Judges: Kassal
Filed Date: 5/8/1978
Status: Precedential
Modified Date: 10/19/2024
OPINION OF THE COURT
ISSUE
Shall a party be permitted to simultaneously pursue the disclosure devices of deposition and interrogatories against the same witness?
FACTS
Pursuant to defendant’s notice, the deposition of plaintiff was held on two days in October, 1977 and adjourned, pending completion of plaintiff’s production of certain documents. Thereafter, and before completion of that deposition, defendant served the interrogatories which are the subject of this motion.
DECISION
While the CPLR contains no express direction as to the order in which a party may employ various disclosure devices against his adversary (see, generally, Siegel, Practice Commentaries, McKinney’s Cons Laws of NY, Book 7B, CPLR 3101, C3101:2) it has become increasingly apparent to this court that the free and unlimited employment of such devices has led to such abuse in many instances as to far outweigh their beneficial attributes by way of true discovery. The same devices which, when properly employed, "advance the function of a trial to ascertain truth and to accelerate the dispositon of suits” (Rios v Donovan, 21 AD2d 409, 411), become oppressive when they tend to unnecessarily increase the cost of litigation and unduly delay the resolution of issues. In those cases, their use is perverted into instrumentalities of delay and their proper purpose becomes secondary and peripheral.
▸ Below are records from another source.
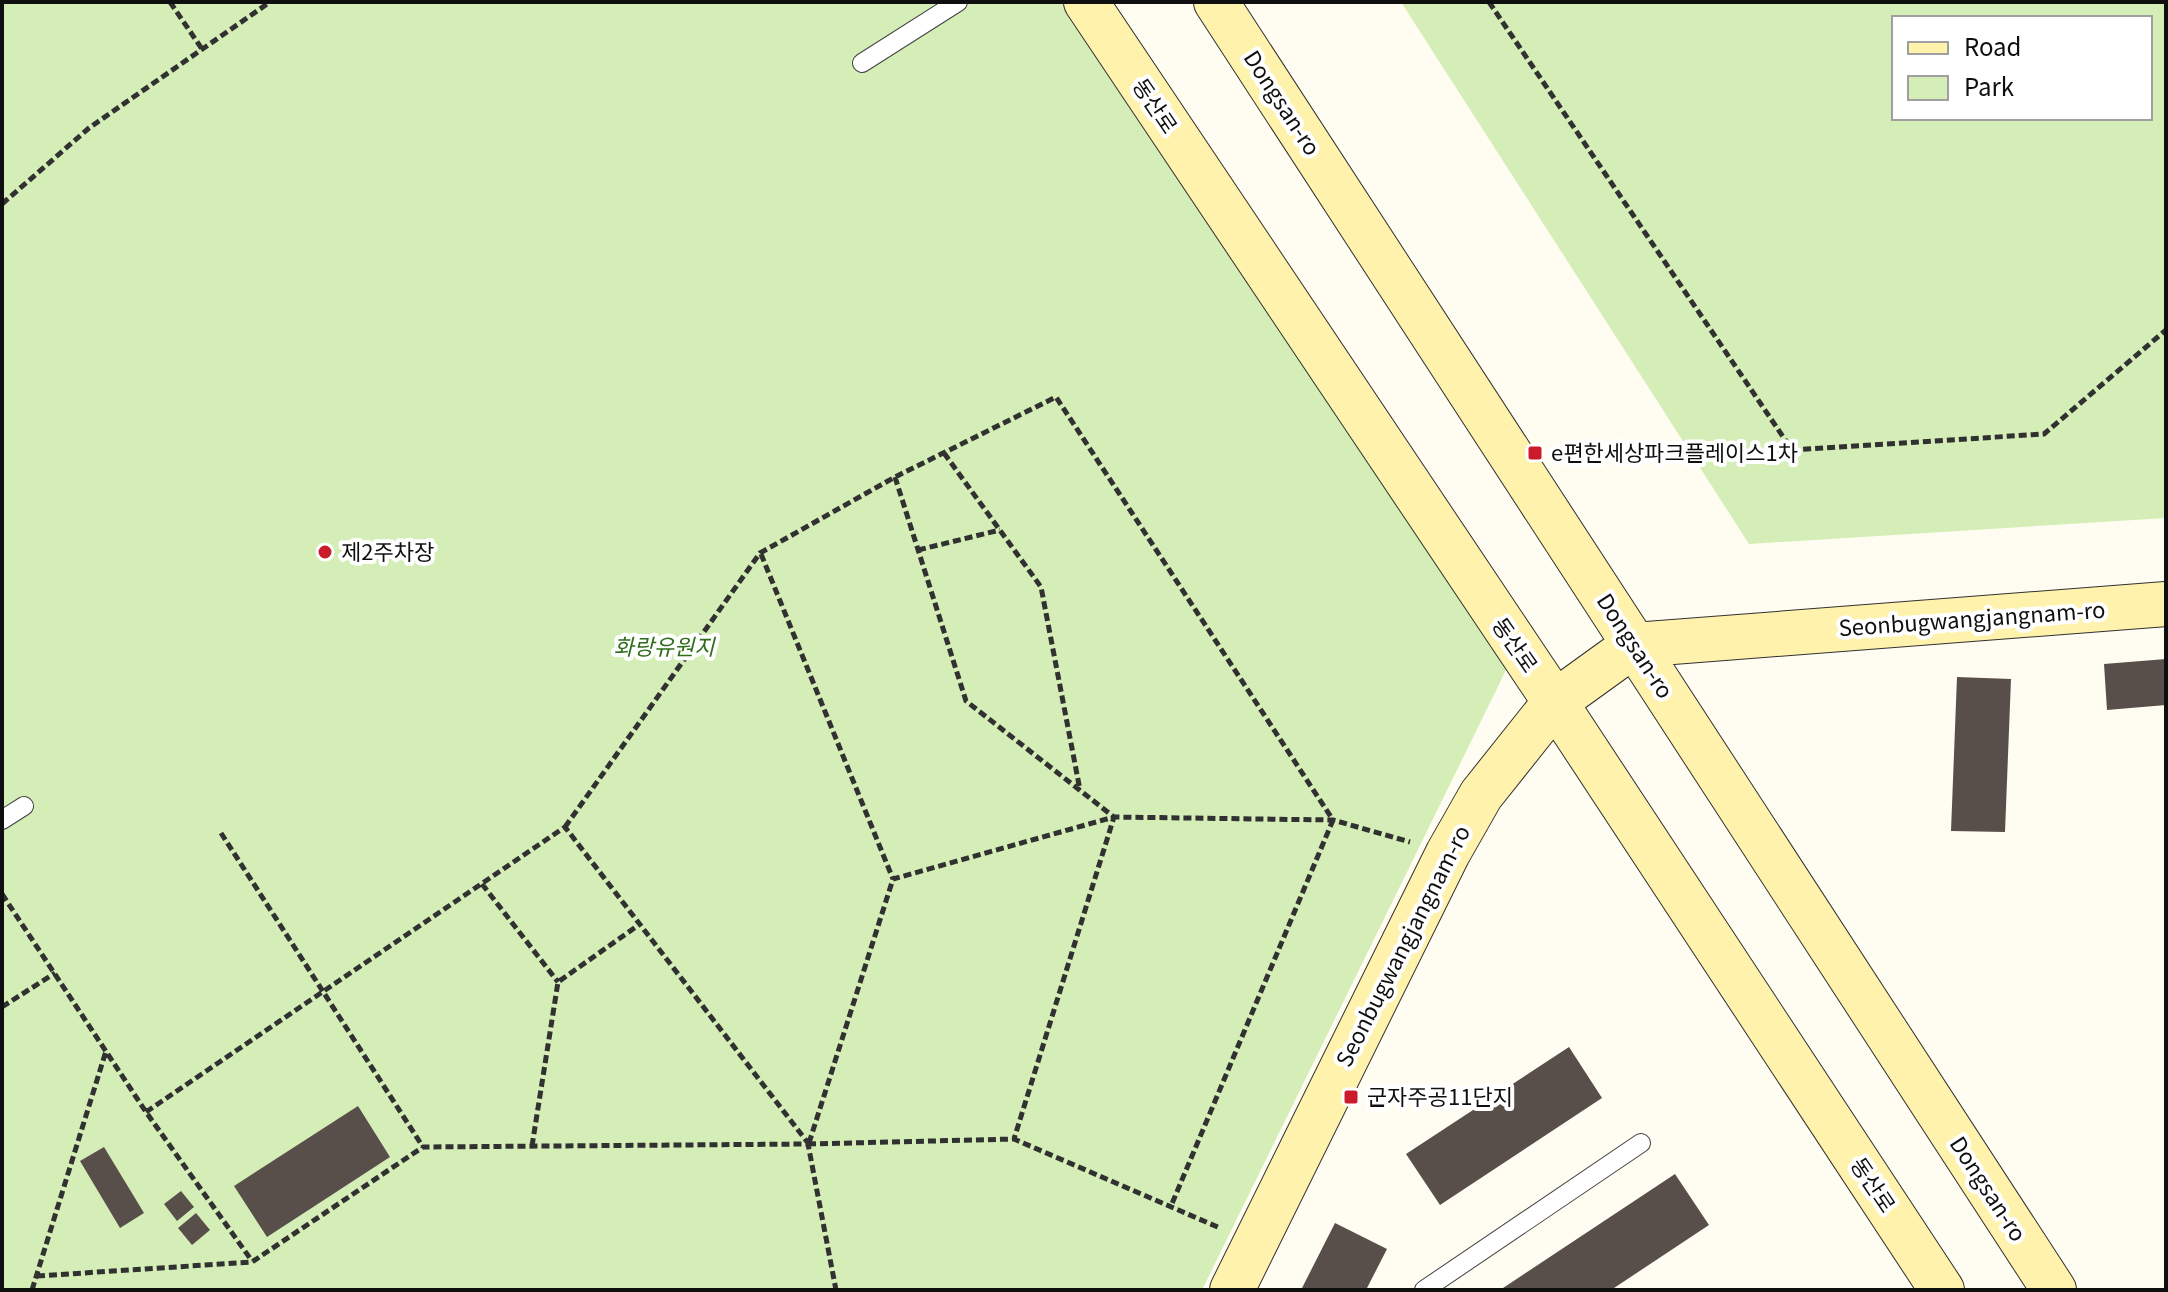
<svg xmlns="http://www.w3.org/2000/svg" width="2168" height="1292" viewBox="0 0 2168 1292" font-family="Georgia,'Noto Sans KR',serif">
	<style>
		.green { fill: #d5edb7; fill-rule: evenodd }
		.building { fill: #594f4a }
		.lines { fill: none; stroke-linecap: round; stroke-linejoin: round }
		.lane-casing { stroke: #424242; stroke-width: 20 }
		.secondary-casing { stroke: #313131; stroke-width: 46 }
		.path { stroke: #313131; stroke-width: 5; stroke-dasharray: 8 4; stroke-linecap: butt }
		.lane { stroke: #fff; stroke-width: 18 }
		.secondary { stroke: #fff2ac; stroke-width: 44 }
		.poi-dot { fill: #cb1b2b; stroke: #fff; stroke-width: 3 }
		.labels { text-anchor: middle; stroke-width: 8; stroke-linejoin: round; paint-order: stroke }
		.street-label { font-size: 22px; fill: #0f0f0f; stroke: #fff }
		.poi-label { font-size: 22px; fill: #0f0f0f; stroke: #fff; text-anchor: start }
		.park-label { font-size: 22px; font-style: italic; fill: #2e6d19; stroke: #fff }
	</style>
	<rect width="100%" height="100%" fill="#fffcf1"/>
	<path class="green" d="M2,2H1064L1507,668L1202,1290H2Z
		M1401,2H2166V518L1749,544ZM1894,18H2150V118H1894Z"/>
	<path class="building" d="M2166,659V705L2107,710L2104,664Z
		M1957,677L2011,679L2005,832L1951,831Z
		M1569,1047L1602,1098L1440,1205L1406,1154Z
		M358,1106L390,1157L267,1237L234,1186Z
		M104,1147L144,1213L120,1228L80,1161Z
		M1675,1174L1709,1225L1611,1290H1500Z
		M181,1191L194,1207L177,1221L164,1204Z
		M196,1213L210,1230L192,1245L178,1228Z
		M1335,1223L1387,1249L1366,1290H1301Z"/>
	<g class="lines">
		<defs>
			<path id="lane" d="M862,63L958,2
				M2,820L24,806
				M1424,1290L1641,1143"/>
			<path id="secondary" d="M1086,2L1555,702L1942,1290
				M1216,2L2054,1290
				M1634,645L2166,604
				M1232,1290L1448,853L1481,795L1555,702L1634,645"/>
		</defs>
		<use href="#lane" class="lane-casing"/>
		<use href="#secondary" class="secondary-casing"/>
		<path class="path" d="M170,2L202,49
			M1489,2L1792,450L2044,434L2166,330
			M2,204L89,128L270,2
			M944,453L1041,587L1080,790
			M895,477L966,701L1114,817L1014,1139
			M918,550L1000,530
			M761,554L893,879
			M565,827L760,553L895,477L1056,397L1333,820L1171,1206
			M221,833L423,1147
			M482,884L558,982
			M2,894L146,1112L252,1261
			M2,1007L55,973
			M146,1112L565,827L808,1143
			M809,1143L893,879L1114,817L1333,820L1410,842
			M808,1144L1014,1139L1220,1228
			M532,1146L558,982L640,924
			M37,1276L252,1262L423,1147L808,1144L836,1290
			M32,1290L106,1051"/>
		<use href="#lane" class="lane"/>
		<use href="#secondary" class="secondary"/>
	</g>
	<g class="poi-dot">
		<rect x="1527" y="445" width="16" height="16" rx="4"/>
		<circle cx="325" cy="552" r="8"/>
		<rect x="1343" y="1089" width="16" height="16" rx="4"/>
	</g>
	<g class="labels">
		<g class="street-label">
			<text transform="translate(1282 103) rotate(57)" y="8">Dongsan-ro</text>
			<text transform="translate(1155 106) rotate(56)" y="8">동산로</text>
			<text transform="translate(1972 619) rotate(-4)" y="8">Seonbugwangjangnam-ro</text>
			<text transform="translate(1515 645) rotate(55)" y="8">동산로</text>
			<text transform="translate(1635 646) rotate(57)" y="8">Dongsan-ro</text>
			<text transform="translate(1403 946) rotate(-63)" y="8">Seonbugwangjangnam-ro</text>
			<text transform="translate(1873 1185) rotate(56)" y="8">동산로</text>
			<text transform="translate(1988 1189) rotate(57)" y="8">Dongsan-ro</text>
		</g>
		<g class="poi-label">
			<text x="1551" y="461">e편한세상파크플레이스1차</text>
			<text x="341" y="560">제2주차장</text>
			<text x="1367" y="1105">군자주공11단지</text>
		</g>
		<g class="park-label">
			<text x="664" y="655">화랑유원지</text>
		</g>
	</g>
	<rect width="2168" height="1292" fill="none" stroke="#0f0f0f" stroke-width="8"/>
	<rect x="1892" y="16" width="260" height="104" fill="#ffffff" stroke="#9f9f9f" stroke-width="2"/>
	<rect x="1908" y="42" width="40" height="12" fill="#fff2ac" stroke="#9f9f9f" stroke-width="2"/>
	<text x="1964" y="56" font-size="24" fill="#0f0f0f">Road</text>
	<rect x="1908" y="76" width="40" height="24" fill="#d5edb7" stroke="#9f9f9f" stroke-width="2"/>
	<text x="1964" y="96" font-size="24" fill="#0f0f0f">Park</text>
</svg>
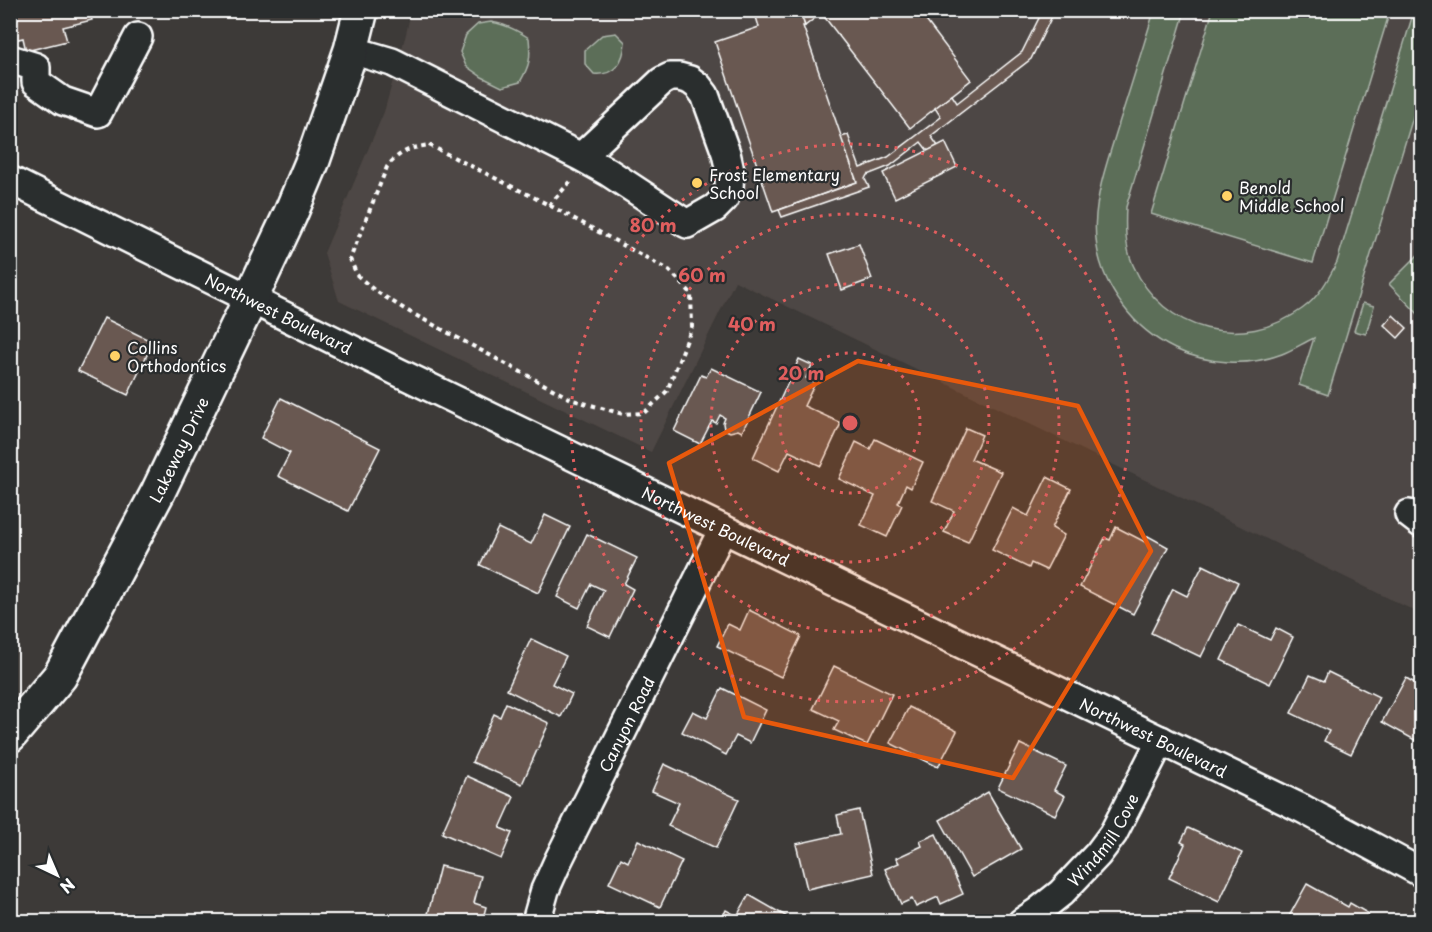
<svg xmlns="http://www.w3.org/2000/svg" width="1432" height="932" font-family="'Playpen Sans',sans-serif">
<rect width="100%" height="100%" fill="#3d3a38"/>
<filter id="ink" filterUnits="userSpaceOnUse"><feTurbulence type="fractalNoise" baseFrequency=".0167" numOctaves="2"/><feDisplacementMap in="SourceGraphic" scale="12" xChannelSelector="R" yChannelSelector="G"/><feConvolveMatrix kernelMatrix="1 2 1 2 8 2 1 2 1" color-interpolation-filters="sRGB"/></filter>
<g filter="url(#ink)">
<polygon fill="#4e4744" points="411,11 1421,11 1421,614 735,281 651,452 339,301 324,253 384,112 406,34"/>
<g fill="#5b6e58" stroke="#adb6ac" stroke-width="1.5">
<polygon points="1213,10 1390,11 1313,263 1151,214"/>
<path d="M1154 11H1185L1126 207C1125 227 1125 247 1133 265 1163 333 1243 351 1302 309 1318 298 1328 280 1337 262L1414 11H1421V91L1328 395 1299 385 1314 338C1303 343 1293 350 1282 354 1248 367 1207 364 1175 349 1154 339 1137 325 1123 306 1075 242 1100 187 1120 120 1132 83 1143 47 1154 11Z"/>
<path d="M491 22C505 24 517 30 529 38 531 58 530 65 520 82L502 87 482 77 466 66 460 52 466 35 478 24Z"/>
<path d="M616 33 625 42C624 61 615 76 594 74L585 64V50L602 35Z"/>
<polygon points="1421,252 1421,317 1389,284"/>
<polygon points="1363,303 1374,306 1366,334 1354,331"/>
</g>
<g fill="#695951" stroke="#fff" stroke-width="1.5">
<polygon points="10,10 90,10 92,20 63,27 67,41 26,51 23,38 10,41"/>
<polygon points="754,10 800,10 805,26 803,26 857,182 773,212 715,42 759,27"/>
<polygon points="819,10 918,10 971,80 910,128"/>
<polygon points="819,10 821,13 805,26 800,11"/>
<polygon points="1043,10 1055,10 1031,59 931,136 938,146 928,151 921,142 890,166 867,175 865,179 869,187 782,217 779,210 857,182 841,137 848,135 860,168 888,157 941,117 935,108 952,95 957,103 1022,52"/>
<polygon points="945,142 957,167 895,198 883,173"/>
<polygon points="859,244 872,279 842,290 829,254"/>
<polygon points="1393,315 1407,328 1398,338 1384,325"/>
<polygon points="104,318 153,342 128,395 78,371"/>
<polygon points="799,359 812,365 806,378 815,383 804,406 841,423 821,466 789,451 779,471 753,458"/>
<polygon points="711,368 761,392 742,432 738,430 730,432 724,429 723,423 725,418 720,415 716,423 712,421 700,444 674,431 701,375 706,377"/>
<polygon points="281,398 380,448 348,511 278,476 290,453 261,438"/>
<polygon points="966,428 982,435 971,459 1001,472 968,542 944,532 954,511 932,501"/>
<polygon points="875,439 923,462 911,488 906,485 898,503 902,505 887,537 861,525 875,496 839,479 856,442 870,449"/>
<polygon points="1047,477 1071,489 1052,528 1064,535 1046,570 1031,563 1029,568 992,550 1013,508 1028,516"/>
<polygon points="545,515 570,527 538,593 480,565 498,528 531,544"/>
<polygon points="1116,527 1145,542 1148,536 1168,547 1133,614 1080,587 1105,538 1110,540"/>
<polygon points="587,534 637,558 624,584 633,589 610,637 587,626 604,590 591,584 579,608 557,597"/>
<polygon points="1203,565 1238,582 1201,657 1151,633 1173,589 1187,596"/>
<polygon points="749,610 801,636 781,677 717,646 728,624 740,630"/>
<polygon points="1238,625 1270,640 1276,628 1293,637 1270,684 1221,660"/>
<polygon points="531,639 566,656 552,684 572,694 561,717 507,690"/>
<polygon points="834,666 892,694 867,745 834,730 839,721 813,709"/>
<polygon points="1328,672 1379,697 1351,754 1324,741 1329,731 1291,713 1310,675 1324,681"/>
<polygon points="1406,678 1422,687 1422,744 1382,722"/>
<polygon points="722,688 766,710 750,743 736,736 726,755 682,732 693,711 707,718"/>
<polygon points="506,703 549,723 522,784 472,762 494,714 500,717"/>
<polygon points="909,707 957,731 938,767 890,743"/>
<polygon points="1020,744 1066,766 1054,790 1065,796 1055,815 998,788"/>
<polygon points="664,764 739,799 716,848 668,826 679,803 652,791"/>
<polygon points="467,776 514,797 500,828 512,833 501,859 442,833"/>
<polygon points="988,792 1021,849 972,877 940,820"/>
<polygon points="859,810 873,874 807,889 796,844 841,834 837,815"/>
<polygon points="1188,828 1242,853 1219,902 1169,878 1185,844 1181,842"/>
<polygon points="936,834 963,894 941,904 938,897 916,907 912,899 901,904 885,869 899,863 896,858 922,846 920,841"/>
<polygon points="638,840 682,861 660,907 609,883 621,858 628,862"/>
<polygon points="440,866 481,876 474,903 486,907 482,922 443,922 427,918"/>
<polygon points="1307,884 1348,907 1350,903 1369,914 1364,922 1290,922 1287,920"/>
<polygon points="749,895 796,922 720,922 726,910 737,916"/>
<polygon points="597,913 629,922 595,922"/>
</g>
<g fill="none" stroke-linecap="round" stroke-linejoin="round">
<defs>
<g id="minor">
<polyline points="351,50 392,62 581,157 608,172 687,224 715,208 724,199 729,188 730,171 726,153 705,95 698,86 690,80 679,77 670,77 662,81 581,157"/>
<polyline points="10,59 36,67 36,82 63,101 98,113 138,37"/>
<path id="s1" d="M10 180 398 372 1303 809 1422 873"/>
<polyline points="1409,514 1422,524"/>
<path id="s2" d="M536 922 545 890 558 861 723 529"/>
<path id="s3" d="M1022 922 1037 912 1061 893 1098 854 1113 834 1161 740"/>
</g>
<g id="major">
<path id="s4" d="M10 735 60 676 158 492 250 300 290 215 313 160 351 50 361 10"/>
</g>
</defs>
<use href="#minor" stroke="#fff" stroke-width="32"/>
<use href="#major" stroke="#fff" stroke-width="38"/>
<g stroke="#fff" stroke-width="4" stroke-dasharray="4.5 4.5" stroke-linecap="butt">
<path d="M429 145 549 205 669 270 691 293 692 327 667 391 644 413 623 414 573 400 406 310 374 290 357 275 350 259 387 167C400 151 410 148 429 145Z"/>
<polyline points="549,205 573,179"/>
</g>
<use href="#minor" stroke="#2a2d2e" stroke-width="27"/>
<use href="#major" stroke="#2a2d2e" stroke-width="33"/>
</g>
</g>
<path fill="#e8590c" fill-opacity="0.2" stroke="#e8590c" stroke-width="4.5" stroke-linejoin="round" d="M858 361 1078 406 1151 551 1013 778 744 717 669 463Z"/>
<g fill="none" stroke="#e05e5e" stroke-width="3" stroke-dasharray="3 6">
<circle cx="850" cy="423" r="70"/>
<circle cx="850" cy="423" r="139"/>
<circle cx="850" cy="423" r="209"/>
<circle cx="850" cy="423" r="279"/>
</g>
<g fill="#ffd166" stroke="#2a2d2e" stroke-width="2">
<circle cx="697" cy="183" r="6"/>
<circle cx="1227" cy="196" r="6"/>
<circle cx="115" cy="356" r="6"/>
</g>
<g text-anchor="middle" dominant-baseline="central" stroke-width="4.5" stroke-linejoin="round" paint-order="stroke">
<g font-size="16" fill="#fff" stroke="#2a2d2e" text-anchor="start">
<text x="709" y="174">Frost Elementary<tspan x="709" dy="18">School</tspan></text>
<text x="1239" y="187">Benold<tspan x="1239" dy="18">Middle School</tspan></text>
<text x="127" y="347">Collins<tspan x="127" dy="18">Orthodontics</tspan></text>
</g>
<g font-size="16" fill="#fff" stroke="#2a2d2e">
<text stroke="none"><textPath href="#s1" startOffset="300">Northwest Boulevard</textPath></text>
<text stroke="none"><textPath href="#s4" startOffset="333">Lakeway Drive</textPath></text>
<text stroke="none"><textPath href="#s1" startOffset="786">Northwest Boulevard</textPath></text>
<text stroke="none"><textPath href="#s2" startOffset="218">Canyon Road</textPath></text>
<text stroke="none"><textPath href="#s1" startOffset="1272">Northwest Boulevard</textPath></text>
<text stroke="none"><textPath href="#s3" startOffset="117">Windmill Cove</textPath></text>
</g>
</g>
<circle cx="850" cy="423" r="9" fill="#e05e5e" stroke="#2a2d2e" stroke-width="3"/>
<g font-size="18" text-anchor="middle" font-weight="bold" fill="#e05e5e" stroke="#2a2d2e" stroke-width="4.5" stroke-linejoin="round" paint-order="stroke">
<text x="653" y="232">80 m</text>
<text x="702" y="282">60 m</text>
<text x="752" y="331">40 m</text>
<text x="801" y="380">20 m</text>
</g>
<rect width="1432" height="932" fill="none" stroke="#2a2d2e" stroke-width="36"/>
<rect x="18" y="18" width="1396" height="896" fill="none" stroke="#fff" stroke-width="2" filter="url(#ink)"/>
<g transform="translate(57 875) rotate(136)" stroke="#2a2d2e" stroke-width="4.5" paint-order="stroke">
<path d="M0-4.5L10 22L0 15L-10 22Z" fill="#ffffff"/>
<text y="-9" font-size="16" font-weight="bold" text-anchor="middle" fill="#ffffff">N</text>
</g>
</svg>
One discovery device, which has demonstrated very great potential for improper employment, is interrogatories. As stated by the Committee Comments to rule 33 in the Report of the Special Committee for the Study of Abuse, Section of Litigation American Bar Association, October, 1977: "no single rule was perceived by the Bar at large responding to the Committee’s questionnaire as engendering more discovery abuse than Rule 33 on interrogatories”.
I have proposed to the Judicial Conference for implementation that no party be permitted to use both the interrogatory device and depositions of the same witness, without leave of the court. While the adoption of such a general rule for all discovery is properly the subject of action by the Judicial Conference or Legislature, it is clear to the court that, absent exceptional circumstances, a party should not be permitted to employ both interrogatories and oral examination against another party simultaneously. (Katz v Posner, 23 AD2d 774; J & E Prods, v Lavenson, 49 AD2d 528.)
Here, the defendant initially elected to and did commence the deposition of plaintiff. Defendant should be required to complete such deposition before resorting to interrogatories, if still appropriate, and then only for the limited purpose of supplementation of discovery, not duplication.
Accordingly, the motion is granted to the extent only of striking the interrogatories dated January 6, 1978 without prejudice to service of interrogatories, if then appropriate, after the completion of the oral examination of the plaintiff and limited to material not covered or inadequately covered by plaintiff’s testimony at such examination. Since the parties appear unable to agree as to the arrangements for the deposition, and there are issues of privilege which have been raised with respect to the proposed interrogatories, the deposition shall resume at Special Term, Part II, of this court on June 1, 1978 at 10:00 a.m., and continue until completion. Any claims of privilege shall be referred to the Justice then presiding in Special Term, Part II.